• _Supplied passage_:
——

James and Lura Pressley
James and Lura were The Deer Hunter’s grandparents. James passed away when The Deer Hunter was just a boy and Lura passed away when I was pregnant with the girls. Even though they’ve been gone for many years, as with all of the deceased, pieces of them still exist here on this earth. Of course there’s the literal pieces like the permanent crook of The Deer Hunter’s pinky finger-several descendants inherited it or a variation of it from James and then there’s the feisty spirit of Lura which is evident in several of her offspring, including our very own Chitter.
Other pieces of James and Lura exist in the traditions they passed on to their children and grandchildren. We observe one of those treasured traditions every Christmas Eve-a bit pot of oyster stew.
Papaw Tony said he couldn’t remember a Christmas Eve that James didn’t serve up oyster stew. As I googled around I discovered a Christmas Eve bowl of oyster stew is pretty common. I found various reasons behind the tradition-you can read about them here and here.
I questioned Papaw Tony about where James might have gotten the oysters way back in the day. He said he wasn’t sure but thought they might have come from a connection the family had with Smathers Grocery in Canton.

——

• _Recorded information_:
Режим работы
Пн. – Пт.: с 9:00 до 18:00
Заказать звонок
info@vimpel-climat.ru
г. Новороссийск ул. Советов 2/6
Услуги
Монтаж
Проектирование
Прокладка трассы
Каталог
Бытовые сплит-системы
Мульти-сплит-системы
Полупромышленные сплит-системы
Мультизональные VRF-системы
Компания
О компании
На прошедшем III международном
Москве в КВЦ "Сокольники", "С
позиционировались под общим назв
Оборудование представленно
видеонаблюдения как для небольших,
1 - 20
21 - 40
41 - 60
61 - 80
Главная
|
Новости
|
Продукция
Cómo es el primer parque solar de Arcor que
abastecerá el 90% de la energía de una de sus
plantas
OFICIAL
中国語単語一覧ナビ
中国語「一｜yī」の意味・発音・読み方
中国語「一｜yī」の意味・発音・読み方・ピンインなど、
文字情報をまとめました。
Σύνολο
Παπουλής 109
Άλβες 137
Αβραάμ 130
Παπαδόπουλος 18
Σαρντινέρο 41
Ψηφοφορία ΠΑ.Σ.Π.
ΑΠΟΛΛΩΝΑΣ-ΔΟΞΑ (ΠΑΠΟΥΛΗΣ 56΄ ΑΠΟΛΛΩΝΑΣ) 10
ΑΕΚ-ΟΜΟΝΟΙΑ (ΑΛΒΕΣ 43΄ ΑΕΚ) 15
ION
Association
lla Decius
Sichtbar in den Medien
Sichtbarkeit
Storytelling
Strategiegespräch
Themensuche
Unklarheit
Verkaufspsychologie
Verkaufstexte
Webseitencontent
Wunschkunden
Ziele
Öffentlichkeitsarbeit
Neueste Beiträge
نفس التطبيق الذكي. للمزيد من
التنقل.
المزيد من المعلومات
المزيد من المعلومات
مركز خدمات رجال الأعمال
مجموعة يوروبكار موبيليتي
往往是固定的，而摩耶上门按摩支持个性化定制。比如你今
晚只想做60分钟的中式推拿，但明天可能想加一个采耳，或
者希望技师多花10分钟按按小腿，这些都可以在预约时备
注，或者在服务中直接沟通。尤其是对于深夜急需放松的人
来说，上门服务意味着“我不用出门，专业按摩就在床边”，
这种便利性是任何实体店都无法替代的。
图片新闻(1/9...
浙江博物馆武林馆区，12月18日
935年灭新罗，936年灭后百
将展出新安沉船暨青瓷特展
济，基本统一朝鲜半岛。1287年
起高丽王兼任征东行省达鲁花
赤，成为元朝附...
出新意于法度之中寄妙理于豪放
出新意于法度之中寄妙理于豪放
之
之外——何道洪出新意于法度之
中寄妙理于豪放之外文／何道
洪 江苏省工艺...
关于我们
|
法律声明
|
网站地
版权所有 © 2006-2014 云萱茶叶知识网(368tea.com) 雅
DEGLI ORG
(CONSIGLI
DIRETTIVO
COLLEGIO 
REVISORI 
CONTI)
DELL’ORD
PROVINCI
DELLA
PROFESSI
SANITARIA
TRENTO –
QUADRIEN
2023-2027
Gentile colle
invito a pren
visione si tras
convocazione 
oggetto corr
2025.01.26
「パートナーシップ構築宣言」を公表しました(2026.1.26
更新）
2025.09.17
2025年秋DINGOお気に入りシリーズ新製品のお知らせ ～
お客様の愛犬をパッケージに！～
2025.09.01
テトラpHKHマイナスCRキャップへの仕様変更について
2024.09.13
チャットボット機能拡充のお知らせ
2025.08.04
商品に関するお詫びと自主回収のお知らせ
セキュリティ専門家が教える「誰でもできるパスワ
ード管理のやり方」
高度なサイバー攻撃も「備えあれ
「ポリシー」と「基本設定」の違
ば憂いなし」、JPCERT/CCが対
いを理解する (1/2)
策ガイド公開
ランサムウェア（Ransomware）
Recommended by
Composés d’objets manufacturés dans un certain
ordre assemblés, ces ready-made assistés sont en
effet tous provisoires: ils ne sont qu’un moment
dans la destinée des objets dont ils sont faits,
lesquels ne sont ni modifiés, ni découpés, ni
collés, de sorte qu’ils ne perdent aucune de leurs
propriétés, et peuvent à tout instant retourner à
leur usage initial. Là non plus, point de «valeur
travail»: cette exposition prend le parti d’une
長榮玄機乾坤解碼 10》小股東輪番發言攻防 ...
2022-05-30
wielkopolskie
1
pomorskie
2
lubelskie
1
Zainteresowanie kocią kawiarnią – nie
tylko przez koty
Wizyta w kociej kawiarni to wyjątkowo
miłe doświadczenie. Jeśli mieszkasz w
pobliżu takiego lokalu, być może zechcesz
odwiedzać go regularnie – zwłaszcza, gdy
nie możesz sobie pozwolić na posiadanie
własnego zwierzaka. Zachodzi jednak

——

• _Exercise requirements_:
Carry on the piece about James and Lura Pressley and their Christmas Eve oyster stew, starting after its last sentence. None of the data is needed here.

• _Task result_:
I put the question to Papaw Tony’s only remaining sister the other night. I figured since she was well up the chain of older children from Papaw that she might remember. She said “Daddy went and got them out at the coast in the early days. Several of them went and they’d bring back big barrels of oysters. I’ve shucked many a oyster in my younger days. As the years went by you know you were able to get them closer to home then. Momma and Daddy always had oyster stew, it wouldn’t have been Christmas without it.”
Later today The Deer Hunter will make his oyster stew using the same simple recipe James and Lura did. He’ll warm a big pot of milk, add butter for richness, and then add the oysters and lots of black pepper. He’ll wait patiently as the stew heats slowly until the oysters are cooked through.
The Deer Hunter has added his own twist to the traditional oyster stew. As soon as its done he carries a quart jar full down the hill for Pap to enjoy.
The girls don’t care for oyster stew like we do, but who knows maybe they’ll get a taste for it and continue the tradition started by their great grandparents James and Lura.